Metall, bereits etwas älter. Es würde sie nicht wundern, wenn die Tür quietschte. Sie blickte sich um.
„Was sollen wir jetzt machen?“, fragte Heidenstein.
„Gute Frage“, erwiderte sie leise. Sollten sie es riskieren? Hatten sie überhaupt eine Wahl?
Sie holte tief Luft. „Wir gehen jetzt. Bevor der andere Idiot zurückkommt. So glauben sie vielleicht es ist er. Du gehst zuerst. Ich halte die Tür.“ Sie würden da unten gefangen sein, wenn sie nicht aufpassten.
„Okay.“ Er klang unsicher, diskutierte aber nicht.
Das mochte sie an Heidenstein. Er wusste, wann die Zeit war, über Dinge zu sprechen, und wann man schnell handeln musste.
Pakhet lauschte. Soweit hörte sie keine weiteren Schritte. Wenn jemand unter der Falttür stand, hatten sie ein Problem. Doch sie mussten einfach hoffen.
Also hob sie die Falttür an. Weit genug, als das Heidenstein hindurchpassen sollte. Sie war vorsichtig, hatte Glück. Es erklang ein Quietschen, aber es war nur leise.

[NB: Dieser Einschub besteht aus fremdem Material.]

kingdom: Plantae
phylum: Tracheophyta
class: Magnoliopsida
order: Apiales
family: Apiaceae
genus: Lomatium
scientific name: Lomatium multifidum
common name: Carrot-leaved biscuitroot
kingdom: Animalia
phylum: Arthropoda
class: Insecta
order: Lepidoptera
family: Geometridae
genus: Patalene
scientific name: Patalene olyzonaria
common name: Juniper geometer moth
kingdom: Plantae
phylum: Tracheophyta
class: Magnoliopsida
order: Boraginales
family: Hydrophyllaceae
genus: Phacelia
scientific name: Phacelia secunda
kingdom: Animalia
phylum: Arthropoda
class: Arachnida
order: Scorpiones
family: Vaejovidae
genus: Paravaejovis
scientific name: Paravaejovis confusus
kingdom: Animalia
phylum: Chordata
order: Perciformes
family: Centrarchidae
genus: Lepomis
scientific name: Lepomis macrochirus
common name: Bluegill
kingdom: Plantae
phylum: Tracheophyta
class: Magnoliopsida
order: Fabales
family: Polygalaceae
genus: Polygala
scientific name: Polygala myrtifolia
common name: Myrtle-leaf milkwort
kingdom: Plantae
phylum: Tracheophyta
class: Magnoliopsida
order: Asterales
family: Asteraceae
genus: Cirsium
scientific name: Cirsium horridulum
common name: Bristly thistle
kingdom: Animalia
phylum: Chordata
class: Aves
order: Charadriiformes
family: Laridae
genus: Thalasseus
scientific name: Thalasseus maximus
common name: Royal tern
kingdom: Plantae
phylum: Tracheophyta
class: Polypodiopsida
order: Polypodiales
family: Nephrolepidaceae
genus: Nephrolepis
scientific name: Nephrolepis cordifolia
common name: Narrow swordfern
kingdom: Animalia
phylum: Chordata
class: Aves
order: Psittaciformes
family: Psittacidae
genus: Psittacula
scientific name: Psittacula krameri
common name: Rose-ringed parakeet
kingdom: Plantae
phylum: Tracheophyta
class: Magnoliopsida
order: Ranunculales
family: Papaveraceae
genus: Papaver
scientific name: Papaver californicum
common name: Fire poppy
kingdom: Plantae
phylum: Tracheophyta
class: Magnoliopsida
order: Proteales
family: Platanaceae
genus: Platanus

Sie versuchte es positiv zu sehen. Wenn sie richtig lag, waren nicht mehr als sechs Wachen hier: Der eine Typ draußen, die beiden in der Küche, die beiden, die sie gesehen hatten und dieser Mongo.
„Okay“, hauchte Heidenstein.
Pakhet glitt durch die Tür, ließ sie hinter sich zufallen.